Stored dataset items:
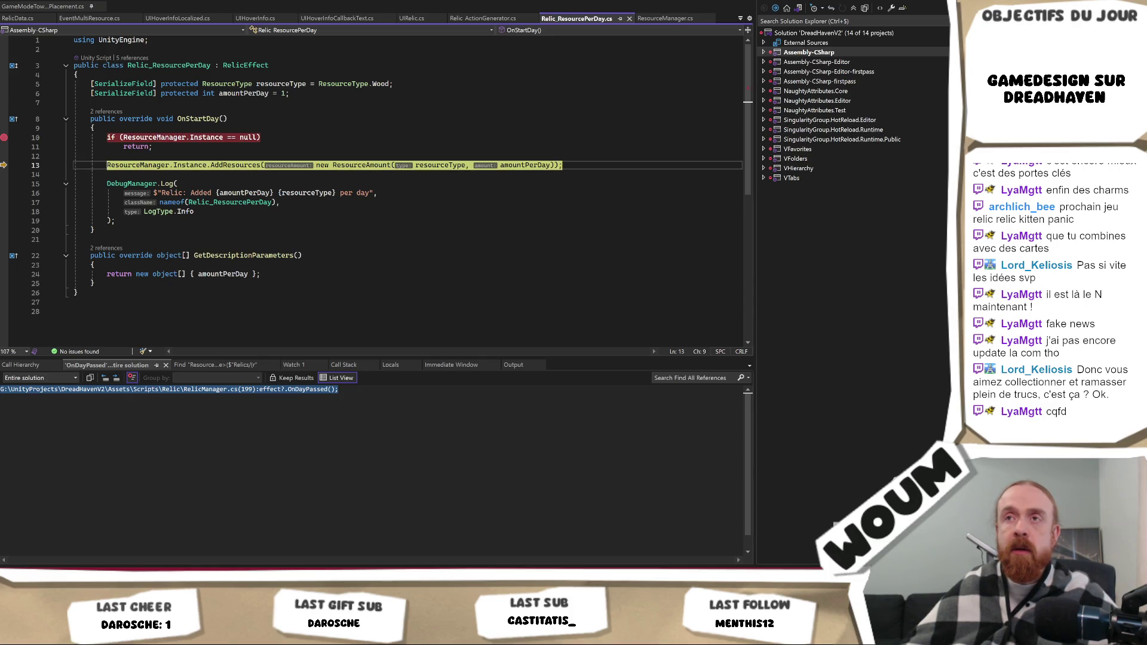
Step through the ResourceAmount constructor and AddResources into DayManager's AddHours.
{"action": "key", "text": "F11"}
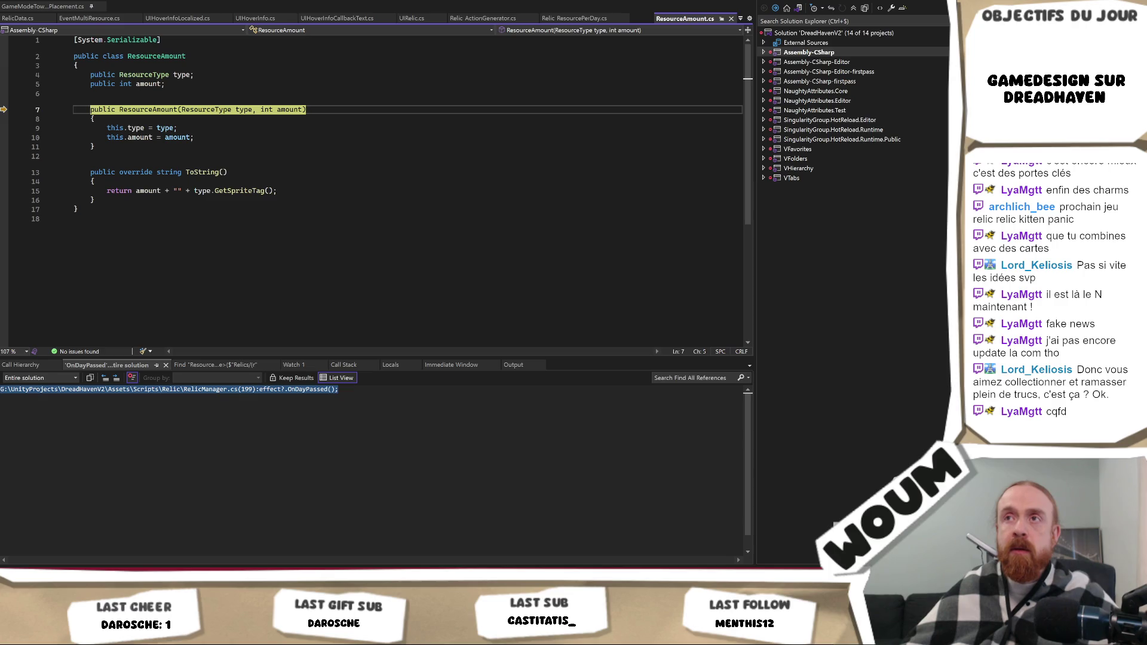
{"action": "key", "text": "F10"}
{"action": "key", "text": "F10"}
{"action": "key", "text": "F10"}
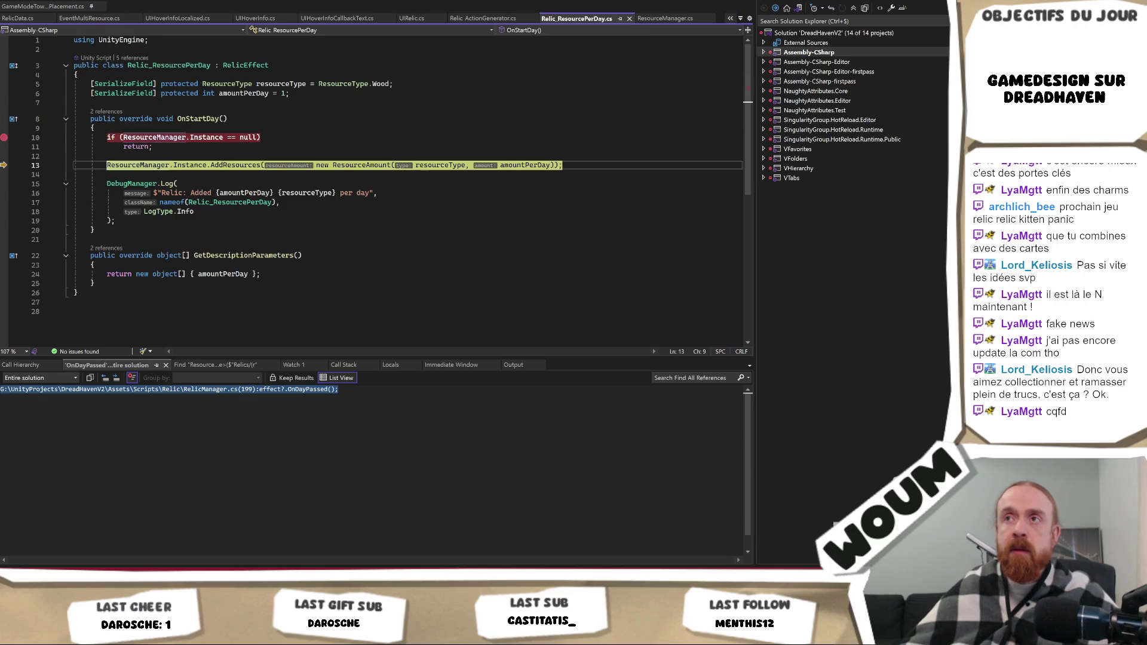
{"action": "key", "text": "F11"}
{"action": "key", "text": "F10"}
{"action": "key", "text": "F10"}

EXERCISE INSTRUCTIONS:
Go through the entries and retype each one exactly, skipping any image.

RESPONSE:
Step through the ResourceAmount constructor and AddResources into DayManager's AddHours.
{"action": "key", "text": "F11"}
{"action": "key", "text": "F10"}
{"action": "key", "text": "F10"}
{"action": "key", "text": "F10"}
{"action": "key", "text": "F11"}
{"action": "key", "text": "F10"}
{"action": "key", "text": "F10"}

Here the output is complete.